McGowan was the senior scientific editor of Bone Health and Osteoporosis: A Report of the Surgeon General, published in 2004. The following year, during a visit to campus by Prince Charles and his wife, the Duchess of Cornwall, she briefed them on key messages in the report.

McGowan’s oversight of musculoskeletal research extended into space when NIH and NASA entered into a 2007 agreement to support research aboard the International Space Station. The initiative, BioMed-ISS, encouraged scientists to use the ISS to answer questions about human health
and diseases.

Dr. Joan McGowan
McGowan (r) briefs surgeon general Dr. Richard Carmona (l), the Duchess of Cornwall (second from l) and Prince Charles (third from l) during a 2005 royal visit to NIH.

McGowan’s division played a leading role in the 2015 Common Fund’s Molecular Transducers of Physical Activity program (MoTrPAC). An expert roundtable discussion organized from within her division came up with the idea; it came to fruition through NIH-wide organization and leadership. MoTrPAC’s co-coordinator, Dr. Maren Laughlin of NIDDK, said, “Joan should be celebrated for scientific leadership and foresight. She was a hands-on leader of the study throughout the NIH design and consortium planning stages, bringing passion for the science to the table in addition to deep NIH organizational and policy experience.”

Before joining NIH, McGowan was a faculty member at Harvard Medical School and Massachusetts General Hospital. She received her master’s degree in nutritional science from Cornell University and her doctorate in biomedical science from Brown University.
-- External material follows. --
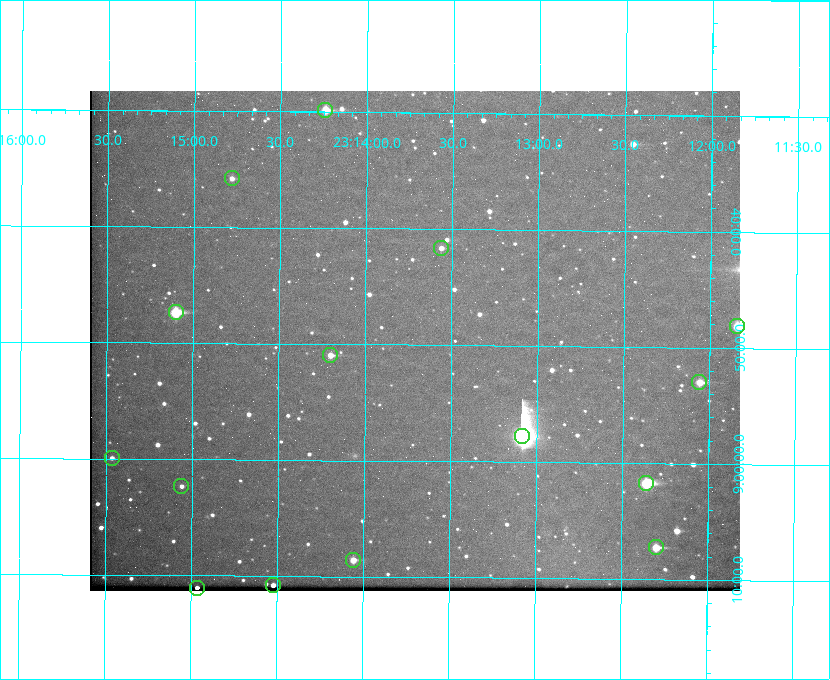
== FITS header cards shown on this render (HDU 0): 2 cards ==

She graduated from Marymount Manhattan College with a bachelor’s degree in chemistry.

In reflecting on her retirement, McGowan remarked, “As gardeners know, it is difficult to prune. I have to cut off some really important and very fulfilling parts of my working life. But I need this to make room for new growth and development. I am not going to turn into a gardener, but more time enjoying nature and time with my family will be welcome!”


Wentzensen Receives ASCCP Award

Dr. Nicolas Wentzensen

Dr. Nicolas Wentzensen, senior investigator and deputy chief, Clinical Genetics Branch, NCI, recently received the Distinguished Scientific Award from the ASCCP (formerly known as the American Society for Colposcopy and Cervical Pathology, now the Society of Lower Genital Tract Disorders). He received the society’s highest honor for his role in leading the Colposcopy Standards project. Colposcopy is a cervical cancer prevention technique in which the cervix is inspected for signs of cancer or precancer. The project is expected to have immediate and lasting benefits for the millions of women in the United States and around the world who undergo cervical cancer screening.